Problem to solve ->
Please rewrite the rows below with "collector number" renamed to "collector no." everywhere it appears, keeping everything else the same.

Records for this exercise ->
## begin

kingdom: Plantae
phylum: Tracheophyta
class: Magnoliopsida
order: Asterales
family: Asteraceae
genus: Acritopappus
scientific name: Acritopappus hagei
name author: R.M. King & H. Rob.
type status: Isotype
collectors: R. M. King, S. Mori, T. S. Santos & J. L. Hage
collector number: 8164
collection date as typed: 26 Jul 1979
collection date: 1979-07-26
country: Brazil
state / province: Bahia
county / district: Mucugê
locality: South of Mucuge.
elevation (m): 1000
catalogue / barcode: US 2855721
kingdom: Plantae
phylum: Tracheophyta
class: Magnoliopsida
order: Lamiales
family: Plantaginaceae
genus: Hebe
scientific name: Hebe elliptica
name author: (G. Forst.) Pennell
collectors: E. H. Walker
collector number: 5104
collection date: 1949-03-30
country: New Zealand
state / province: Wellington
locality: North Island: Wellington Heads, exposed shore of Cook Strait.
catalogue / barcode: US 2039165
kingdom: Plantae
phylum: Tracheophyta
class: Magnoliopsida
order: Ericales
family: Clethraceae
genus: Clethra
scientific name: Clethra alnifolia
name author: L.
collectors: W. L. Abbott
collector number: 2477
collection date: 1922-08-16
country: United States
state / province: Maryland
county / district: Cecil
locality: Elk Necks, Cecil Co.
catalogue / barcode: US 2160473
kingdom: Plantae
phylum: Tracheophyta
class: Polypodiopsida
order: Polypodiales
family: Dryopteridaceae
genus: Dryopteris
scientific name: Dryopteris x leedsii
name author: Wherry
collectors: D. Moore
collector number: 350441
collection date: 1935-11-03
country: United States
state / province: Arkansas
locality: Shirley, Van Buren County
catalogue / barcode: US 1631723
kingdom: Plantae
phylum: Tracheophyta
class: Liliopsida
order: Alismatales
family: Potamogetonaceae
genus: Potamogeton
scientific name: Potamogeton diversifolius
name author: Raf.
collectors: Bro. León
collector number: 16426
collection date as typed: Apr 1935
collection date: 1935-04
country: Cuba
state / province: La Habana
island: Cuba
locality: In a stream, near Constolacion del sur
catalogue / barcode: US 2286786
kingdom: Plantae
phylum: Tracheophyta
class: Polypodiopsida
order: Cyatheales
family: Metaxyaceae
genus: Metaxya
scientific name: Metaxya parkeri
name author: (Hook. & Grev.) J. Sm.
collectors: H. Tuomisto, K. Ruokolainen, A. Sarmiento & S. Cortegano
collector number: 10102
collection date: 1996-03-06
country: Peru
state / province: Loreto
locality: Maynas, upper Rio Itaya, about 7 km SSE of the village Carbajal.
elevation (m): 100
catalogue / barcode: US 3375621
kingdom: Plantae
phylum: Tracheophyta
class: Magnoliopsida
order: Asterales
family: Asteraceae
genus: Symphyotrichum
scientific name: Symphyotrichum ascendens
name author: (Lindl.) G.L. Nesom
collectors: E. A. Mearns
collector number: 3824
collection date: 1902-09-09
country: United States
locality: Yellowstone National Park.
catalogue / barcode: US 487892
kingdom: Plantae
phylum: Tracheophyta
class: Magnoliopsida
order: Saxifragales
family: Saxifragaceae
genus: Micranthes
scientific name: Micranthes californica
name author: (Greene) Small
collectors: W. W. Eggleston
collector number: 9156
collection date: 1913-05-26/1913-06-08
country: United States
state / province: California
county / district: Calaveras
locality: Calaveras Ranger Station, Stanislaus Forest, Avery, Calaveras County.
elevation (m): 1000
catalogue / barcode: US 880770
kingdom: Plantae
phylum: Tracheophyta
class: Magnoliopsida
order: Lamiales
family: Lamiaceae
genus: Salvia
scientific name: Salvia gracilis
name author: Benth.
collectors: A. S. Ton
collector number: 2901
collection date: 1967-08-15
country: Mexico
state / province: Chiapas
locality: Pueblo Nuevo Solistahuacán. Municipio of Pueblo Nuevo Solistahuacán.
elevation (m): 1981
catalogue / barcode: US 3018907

## end

Complete output ->
kingdom: Plantae
phylum: Tracheophyta
class: Magnoliopsida
order: Asterales
family: Asteraceae
genus: Acritopappus
scientific name: Acritopappus hagei
name author: R.M. King & H. Rob.
type status: Isotype
collectors: R. M. King, S. Mori, T. S. Santos & J. L. Hage
collector no.: 8164
collection date as typed: 26 Jul 1979
collection date: 1979-07-26
country: Brazil
state / province: Bahia
county / district: Mucugê
locality: South of Mucuge.
elevation (m): 1000
catalogue / barcode: US 2855721
kingdom: Plantae
phylum: Tracheophyta
class: Magnoliopsida
order: Lamiales
family: Plantaginaceae
genus: Hebe
scientific name: Hebe elliptica
name author: (G. Forst.) Pennell
collectors: E. H. Walker
collector no.: 5104
collection date: 1949-03-30
country: New Zealand
state / province: Wellington
locality: North Island: Wellington Heads, exposed shore of Cook Strait.
catalogue / barcode: US 2039165
kingdom: Plantae
phylum: Tracheophyta
class: Magnoliopsida
order: Ericales
family: Clethraceae
genus: Clethra
scientific name: Clethra alnifolia
name author: L.
collectors: W. L. Abbott
collector no.: 2477
collection date: 1922-08-16
country: United States
state / province: Maryland
county / district: Cecil
locality: Elk Necks, Cecil Co.
catalogue / barcode: US 2160473
kingdom: Plantae
phylum: Tracheophyta
class: Polypodiopsida
order: Polypodiales
family: Dryopteridaceae
genus: Dryopteris
scientific name: Dryopteris x leedsii
name author: Wherry
collectors: D. Moore
collector no.: 350441
collection date: 1935-11-03
country: United States
state / province: Arkansas
locality: Shirley, Van Buren County
catalogue / barcode: US 1631723
kingdom: Plantae
phylum: Tracheophyta
class: Liliopsida
order: Alismatales
family: Potamogetonaceae
genus: Potamogeton
scientific name: Potamogeton diversifolius
name author: Raf.
collectors: Bro. León
collector no.: 16426
collection date as typed: Apr 1935
collection date: 1935-04
country: Cuba
state / province: La Habana
island: Cuba
locality: In a stream, near Constolacion del sur
catalogue / barcode: US 2286786
kingdom: Plantae
phylum: Tracheophyta
class: Polypodiopsida
order: Cyatheales
family: Metaxyaceae
genus: Metaxya
scientific name: Metaxya parkeri
name author: (Hook. & Grev.) J. Sm.
collectors: H. Tuomisto, K. Ruokolainen, A. Sarmiento & S. Cortegano
collector no.: 10102
collection date: 1996-03-06
country: Peru
state / province: Loreto
locality: Maynas, upper Rio Itaya, about 7 km SSE of the village Carbajal.
elevation (m): 100
catalogue / barcode: US 3375621
kingdom: Plantae
phylum: Tracheophyta
class: Magnoliopsida
order: Asterales
family: Asteraceae
genus: Symphyotrichum
scientific name: Symphyotrichum ascendens
name author: (Lindl.) G.L. Nesom
collectors: E. A. Mearns
collector no.: 3824
collection date: 1902-09-09
country: United States
locality: Yellowstone National Park.
catalogue / barcode: US 487892
kingdom: Plantae
phylum: Tracheophyta
class: Magnoliopsida
order: Saxifragales
family: Saxifragaceae
genus: Micranthes
scientific name: Micranthes californica
name author: (Greene) Small
collectors: W. W. Eggleston
collector no.: 9156
collection date: 1913-05-26/1913-06-08
country: United States
state / province: California
county / district: Calaveras
locality: Calaveras Ranger Station, Stanislaus Forest, Avery, Calaveras County.
elevation (m): 1000
catalogue / barcode: US 880770
kingdom: Plantae
phylum: Tracheophyta
class: Magnoliopsida
order: Lamiales
family: Lamiaceae
genus: Salvia
scientific name: Salvia gracilis
name author: Benth.
collectors: A. S. Ton
collector no.: 2901
collection date: 1967-08-15
country: Mexico
state / province: Chiapas
locality: Pueblo Nuevo Solistahuacán. Municipio of Pueblo Nuevo Solistahuacán.
elevation (m): 1981
catalogue / barcode: US 3018907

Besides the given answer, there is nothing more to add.